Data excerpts
= Beginning of Section =

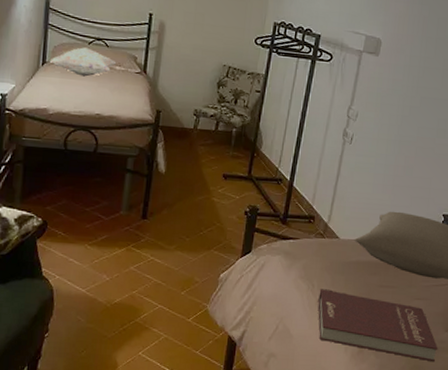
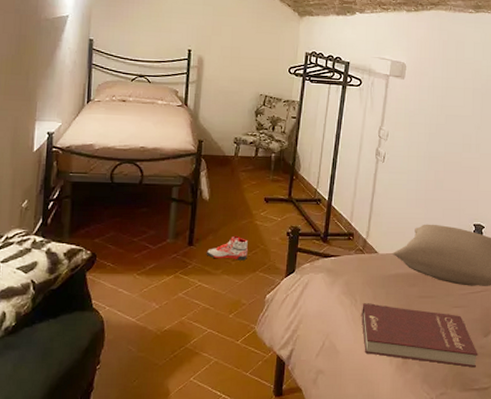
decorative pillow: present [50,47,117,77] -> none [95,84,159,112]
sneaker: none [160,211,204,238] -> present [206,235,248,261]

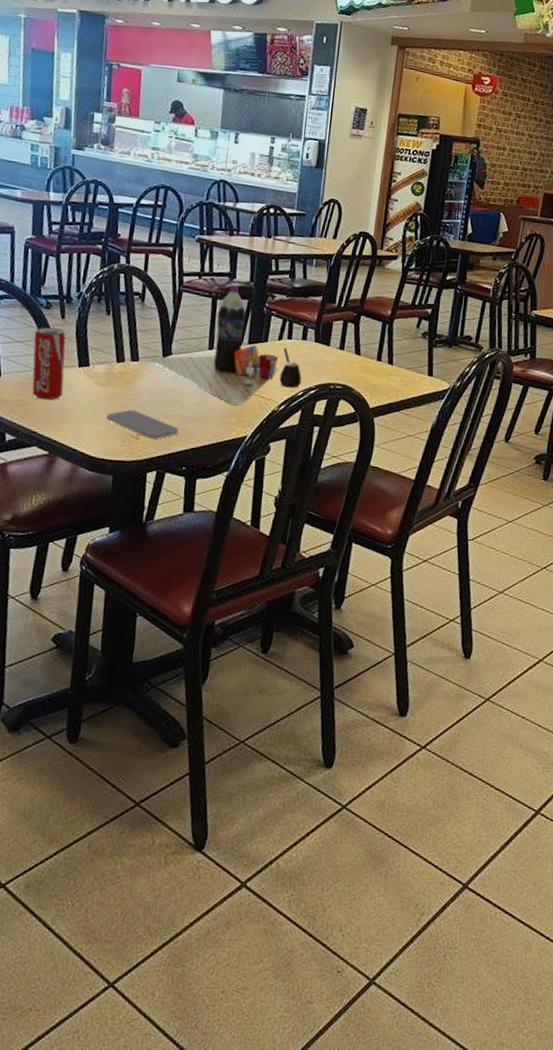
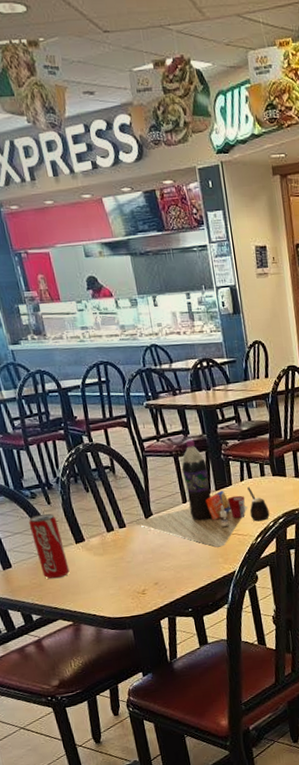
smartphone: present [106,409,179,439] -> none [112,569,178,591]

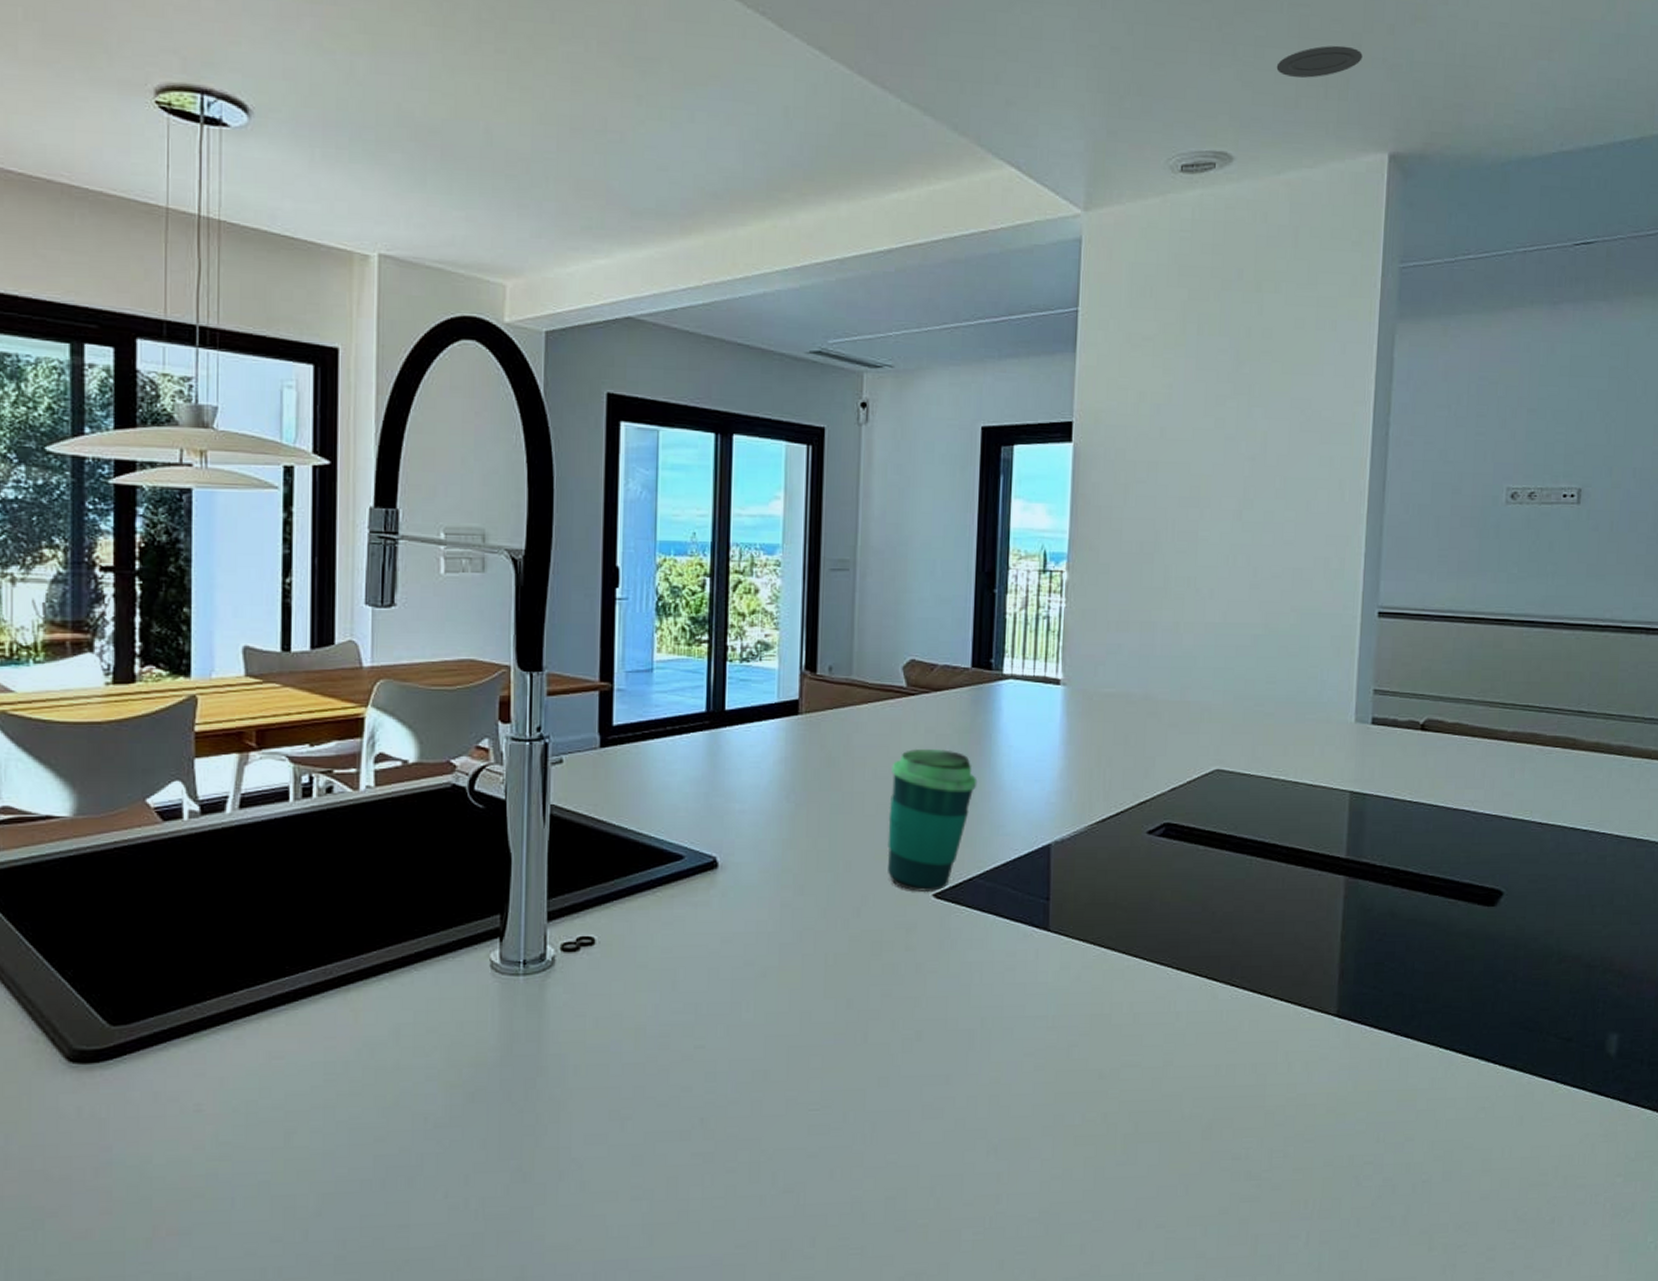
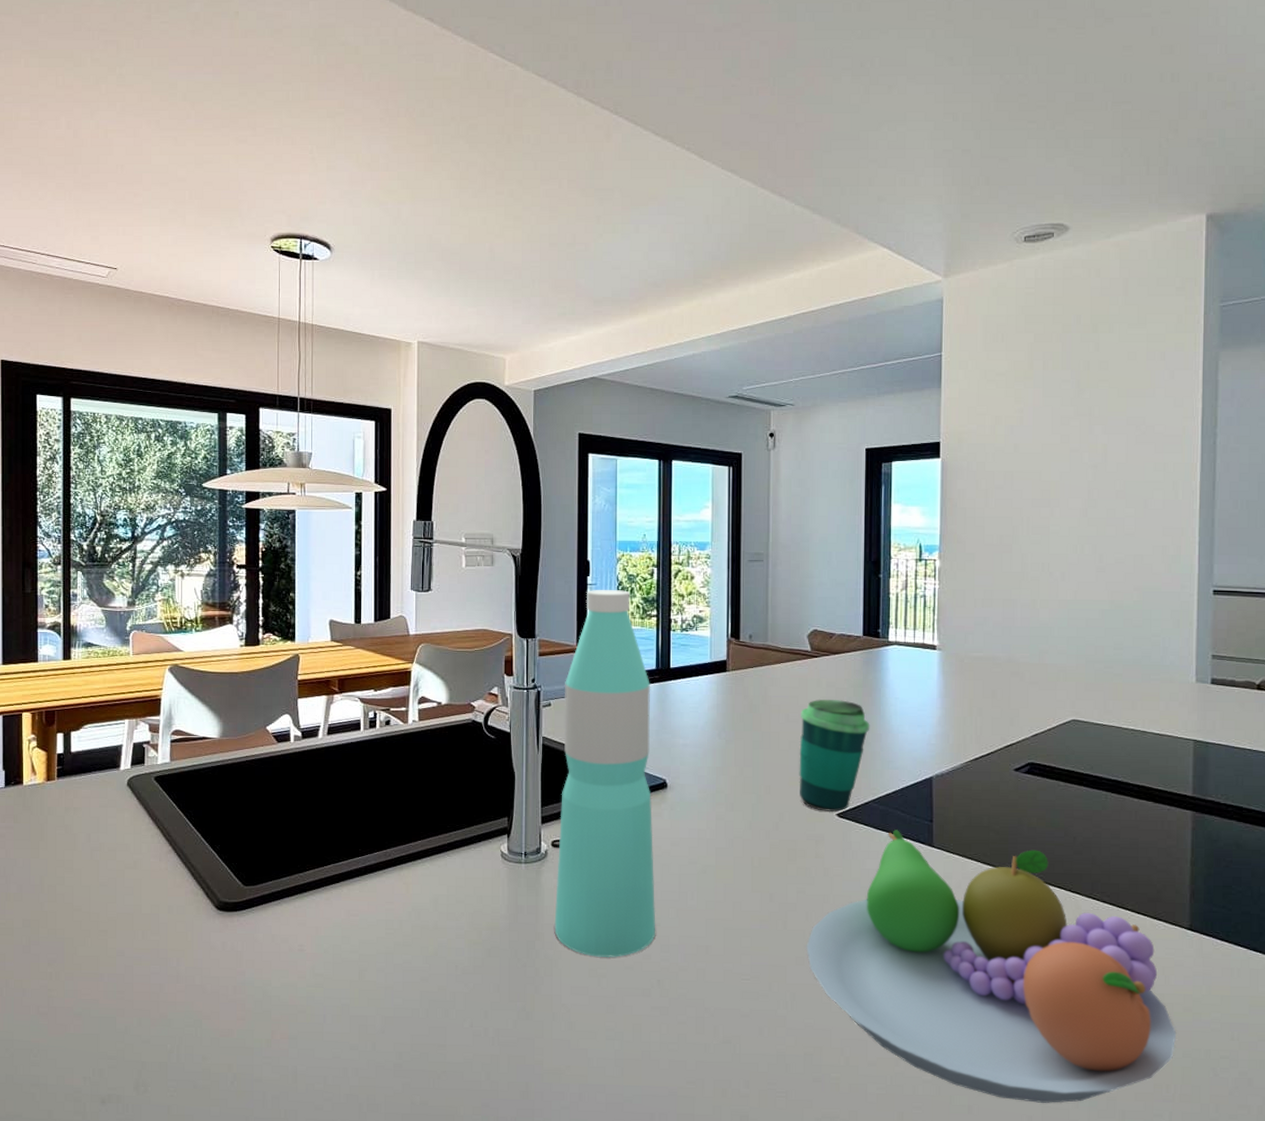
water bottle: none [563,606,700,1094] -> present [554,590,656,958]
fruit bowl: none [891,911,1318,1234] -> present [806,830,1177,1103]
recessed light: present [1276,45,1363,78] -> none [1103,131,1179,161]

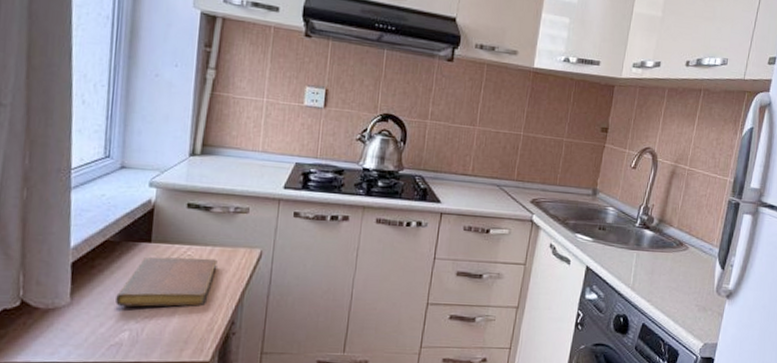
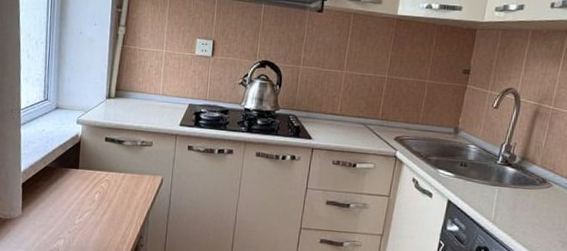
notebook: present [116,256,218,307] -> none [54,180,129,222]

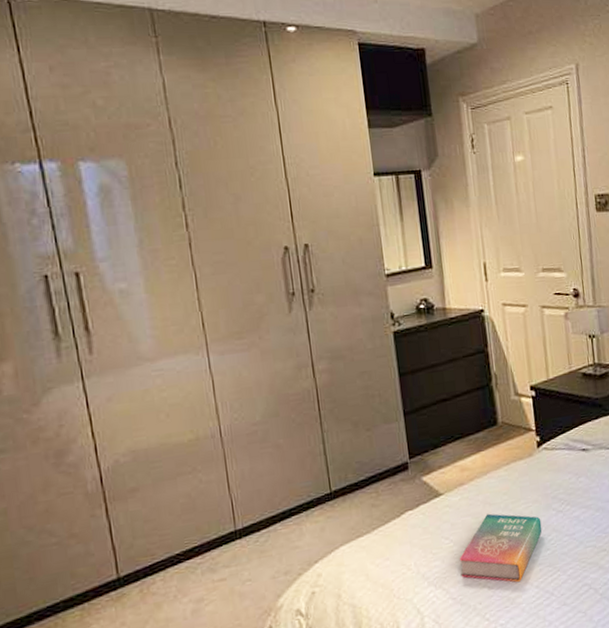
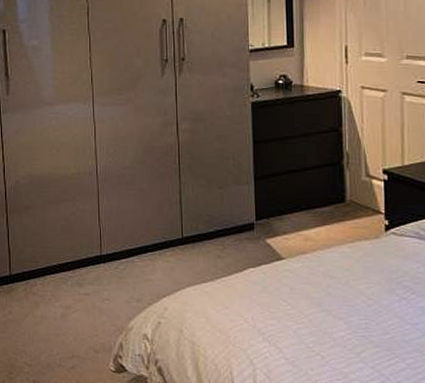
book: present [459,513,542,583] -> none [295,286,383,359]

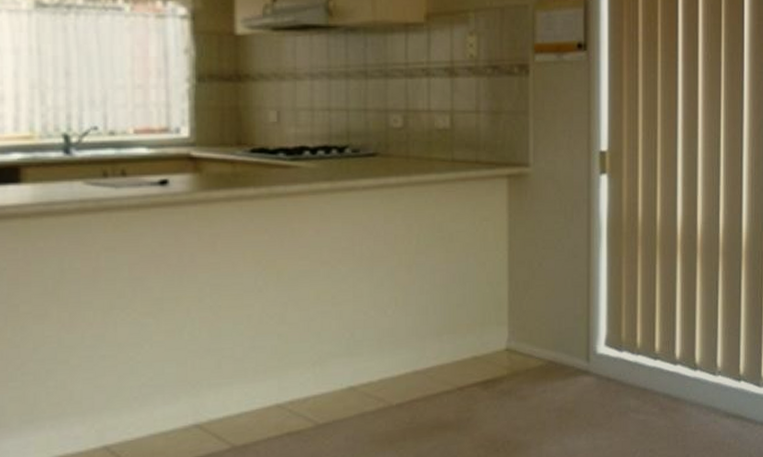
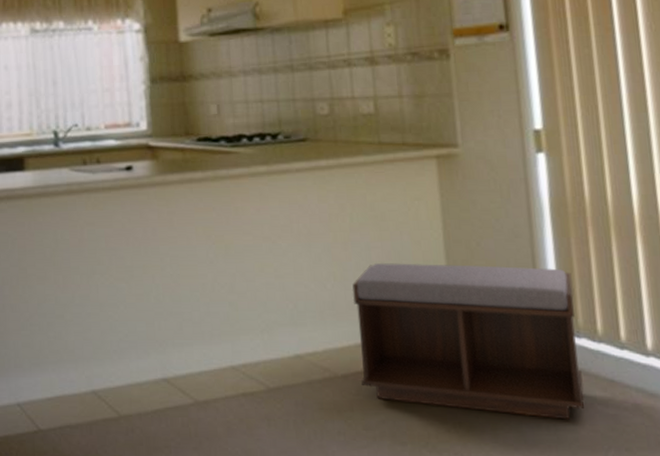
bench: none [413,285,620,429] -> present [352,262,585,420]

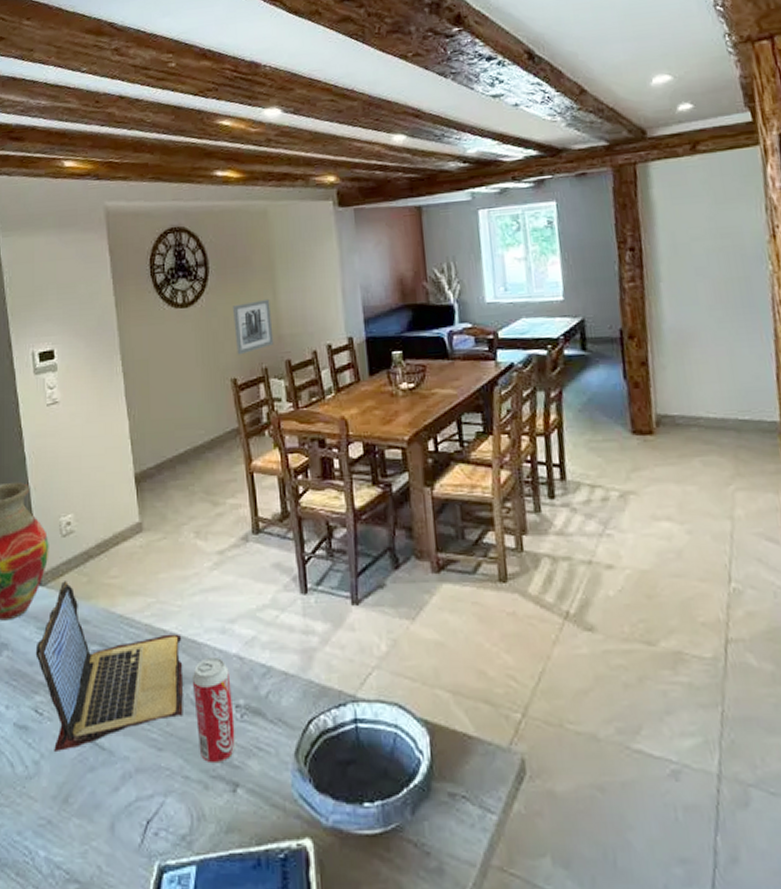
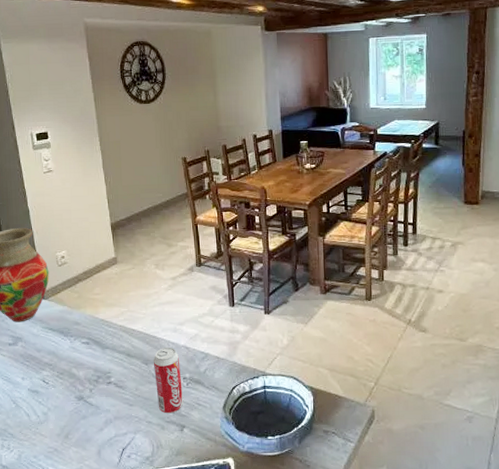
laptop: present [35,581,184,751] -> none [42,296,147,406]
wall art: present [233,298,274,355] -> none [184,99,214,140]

= End of Section =

**WORK TO COMPLETE:**
Write out all the entries again, word for word, and print no images.

**RESULT FOR THIS EXERCISE:**
decorative pillow: present [50,47,117,77] -> none [95,84,159,112]
sneaker: none [160,211,204,238] -> present [206,235,248,261]

smartphone: present [106,409,179,439] -> none [112,569,178,591]

water bottle: none [563,606,700,1094] -> present [554,590,656,958]
fruit bowl: none [891,911,1318,1234] -> present [806,830,1177,1103]
recessed light: present [1276,45,1363,78] -> none [1103,131,1179,161]

notebook: present [116,256,218,307] -> none [54,180,129,222]

book: present [459,513,542,583] -> none [295,286,383,359]

bench: none [413,285,620,429] -> present [352,262,585,420]

laptop: present [35,581,184,751] -> none [42,296,147,406]
wall art: present [233,298,274,355] -> none [184,99,214,140]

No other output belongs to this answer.